SAN FRANCISCO (Dow Jones)--Two U.S. videogame makers are stepping up their efforts in China, hoping to repeat the success Activision-Blizzard Inc.wow gold (ATVI) has had in the fast-growing market with its online "World of Warcraft" franchise.
Over the next few months, Electronic Arts Inc. (ERTS) and THQ Inc. (THQI) plan to publish more games online in China, moves that could help them tap a $3.4 billion market that is expected to grow more than 60% in three years to $5.5 billion. Among the titles they expect to release: THQ's "Company of Heroes" and EA's "FIFA Online 2".
The push into China represents a change in tactics for the game companies.wow gold Though tempted by the vast market, China has historically been a challenge for Western game companies because the market is dominated by local companies like Hong Kong-based Tencent Holdings Ltd. (0700.HK) and Shanda Interactive Entertainment Ltd. (SNDA).
Western companies also have had difficulty navigating both the cultural nuances of the Chinese market and the government, which approves online content before it can be sold. Battling piracy is another big issue that game makers face, as black market versions of games often surface in China within a few hours, or even before, their official debut.

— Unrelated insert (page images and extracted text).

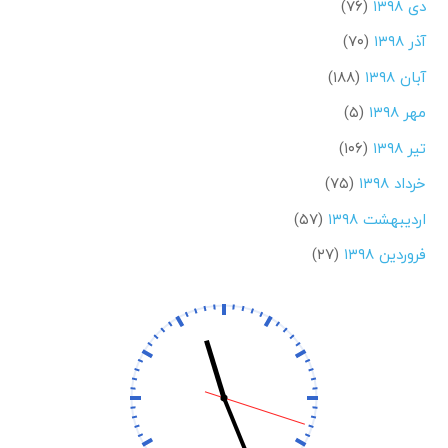
دی ۱۳۹۸
(۷۶)
آذر ۱۳۹۸
(۷۰)
آبان ۱۳۹۸
(۱۸۸)
مهر ۱۳۹۸
(۵)
تیر ۱۳۹۸
(۱۰۶)
خرداد ۱۳۹۸
(۷۵)
اردیبهشت ۱۳۹۸
(۵۷)
فروردین ۱۳۹۸
(۲۷)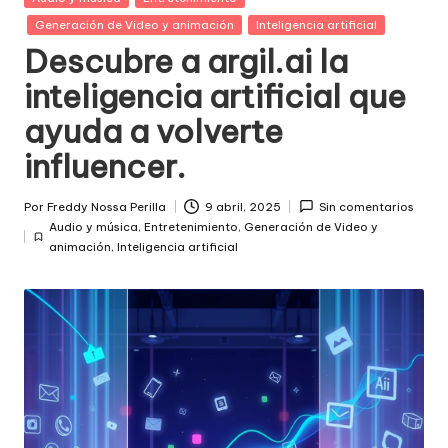
in
Generación de Video y animación
Inteligencia artificial
Descubre a argil.ai la
inteligencia artificial que
ayuda a volverte
influencer.
Por
Freddy Nossa Perilla
9 abril, 2025
Sin comentarios
Publicado
Audio y música
,
Entretenimiento
,
Generación de Video y
por
Posted
animación
,
Inteligencia artificial
in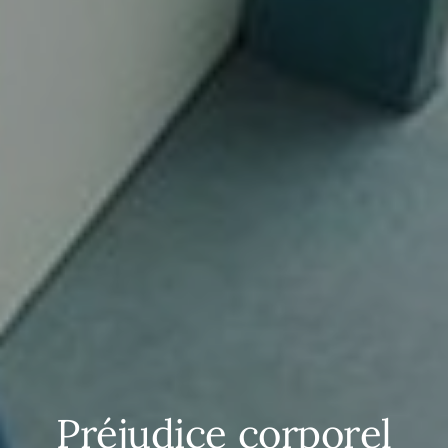
Préjudice corporel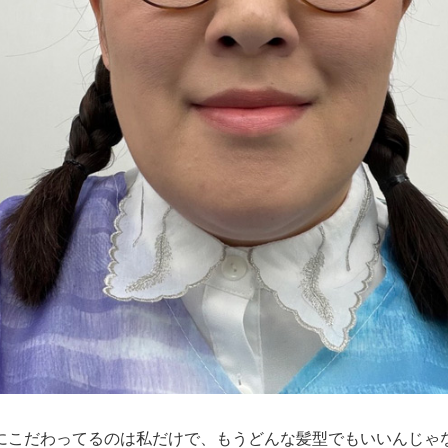
にこだわってるのは私だけで、もうどんな髪型でもいいんじゃ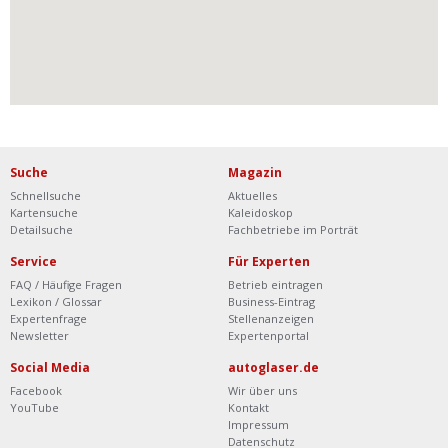
Suche
Magazin
Schnellsuche
Aktuelles
Kartensuche
Kaleidoskop
Detailsuche
Fachbetriebe im Porträt
Service
Für Experten
FAQ / Häufige Fragen
Betrieb eintragen
Lexikon / Glossar
Business-Eintrag
Expertenfrage
Stellenanzeigen
Newsletter
Expertenportal
Social Media
autoglaser.de
Facebook
Wir über uns
YouTube
Kontakt
Impressum
Datenschutz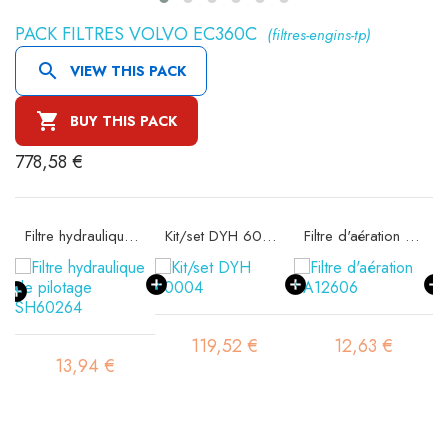
PACK FILTRES VOLVO EC360C
(filtres-engins-tp)

VIEW THIS PACK

BUY THIS PACK
778,58 €
09
Filtre hydraulique de pilotage SH60264
Kit/set DYH 60004
Filtre d'aération SA12606
119,52 €
12,63 €
13,94 €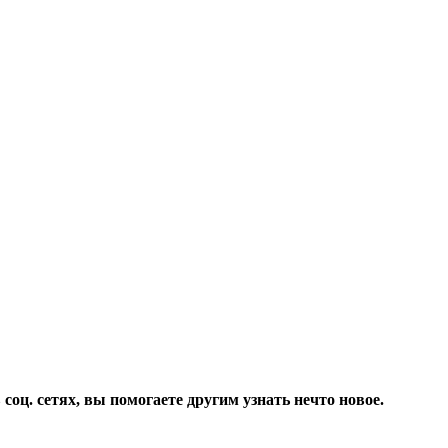
соц. сетях, вы помогаете другим узнать нечто новое.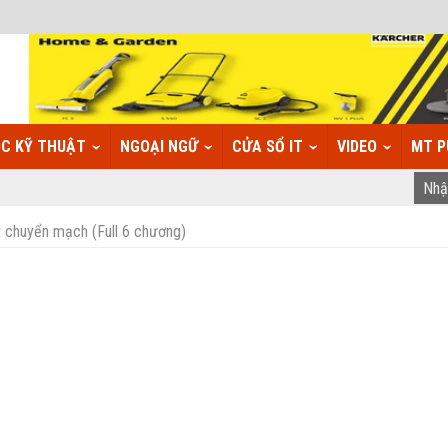
C KỸ THUẬT
NGOẠI NGỮ
CỬA SỔ IT
VIDEO
MT P
 chuyển mạch (Full 6 chương)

The forays into China will also pit the two companies against one of the only successful foreign game makers in the market, Activision.wow gold "World of Warcraft," a fantasy world conquest game, was the third-most popular online game in China last month, according to Beijing-based search engine Baidu. A popular Chinese Web portal, 17173.com, placed "Warcraft" at No. 1.
"This is a very hard and expensive market to enter, let alone be successful," said Arvind Bhatia, an analyst at Sterne Agee & Leach. " 'World of Warcraft' continues to be the exception to the rule, and Activision will likely continue to dedicate a lot of resources to defend and grow their subscriber base."
It is difficult to determine how much revenue Activision gets from the Chinese market, although its digital Blizzard division, which creates and distributes "World of Warcraft" accounts for about 10% of Activision's revenue.wow gold And the company's top executives say China remains a key market.
"We believe there continues to be growth potential in all regions, and especially in China," said Mike Morhaime, chief executive of Blizzard, the Activision division in charge of "World of Warcraft."
Activision's success both in China and the important U.S. and European regions is one reason its shares have held up better than those of its competitors, despite a global stock market rout.wow gold Over the last 12 months, Activision shares are down 27%, compared with EA's 61% and THQ's 71% drop.